NFL.com’s Ian Rapoport interviewed Rich McKay, chairman of the NFL Competition Committee, about low blocks on Monday. The committee will be meeting this week in Indianapolis during the NFL Combine and low blocks are expected to be on the agenda:
On what the committee has learned about low blocks:
“I think what you learn is you keep talking about it. The way we have always worked is don’t make any decisions in the first four days. Try to get yourself thinking about what the rules changes could be, how they could impact the game, what are the unforeseen consequences of it, don’t jump into anything too quickly. We meet with the Players Association on Wednesday afternoon. That gives up a couple of days to kind of get some ideas together, and we present them to them and get their feedback, and a lot of times that changes our thinking also. So it will be a little while before I can give you some concrete proposals, but a lot of good discussion.”
What feedback do you get from coaches and players on low blocks?

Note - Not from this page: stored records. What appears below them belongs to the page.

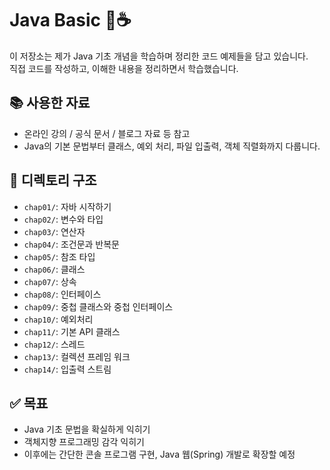 # Java Basic 📘☕️

이 저장소는 제가 Java 기초 개념을 학습하며 정리한 코드 예제들을 담고 있습니다.  
직접 코드를 작성하고, 이해한 내용을 정리하면서 학습했습니다.

## 📚 사용한 자료
- 온라인 강의 / 공식 문서 / 블로그 자료 등 참고
- Java의 기본 문법부터 클래스, 예외 처리, 파일 입출력, 객체 직렬화까지 다룹니다.

## 📁 디렉토리 구조
- `chap01/`: 자바 시작하기
- `chap02/`: 변수와 타입
- `chap03/`: 연산자
- `chap04/`: 조건문과 반복문
- `chap05/`: 참조 타입
- `chap06/`: 클래스
- `chap07/`: 상속
- `chap08/`: 인터페이스
- `chap09/`: 중첩 클래스와 중첩 인터페이스
- `chap10/`: 예외처리
- `chap11/`: 기본 API 클래스
- `chap12/`: 스레드
- `chap13/`: 컬렉션 프레임 워크
- `chap14/`: 입출력 스트림


## ✅ 목표
- Java 기초 문법을 확실하게 익히기
- 객체지향 프로그래밍 감각 익히기
- 이후에는 간단한 콘솔 프로그램 구현, Java 웹(Spring) 개발로 확장할 예정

“The offensive line coaches are probably a little more liberal in the use of the low block. What’s impressive to me is I think the players, specifically defensive players, I think they understand low blocks very well. And they do a good job explaining where they’re at risk and not at risk, and that feedback is always important because sometimes you’ll see an injury in a game and you immediately say to yourself ‘boy, that should be changed’ and then you’ll go into a room with the players where they say, ‘No, no, he could have defended himself, this is how he should have played that block.’ That’s always important feedback. You don’t want to just live on tape or injury stats. You want to get feedback from the guys playing the game, coaching the game, because they’re the ones living it every day.”
On the Brian Cushing injury peel-back block:
“We will look at the peel-back block…the peel-back block is a dangerous play. It’s a play where the lineman actually goes downfield and then comes back toward his own in-line, and we just don’t feel like the defensive player has a legitimate chance to defend himself. He can’t anticipate the block, so we’ll look into that.”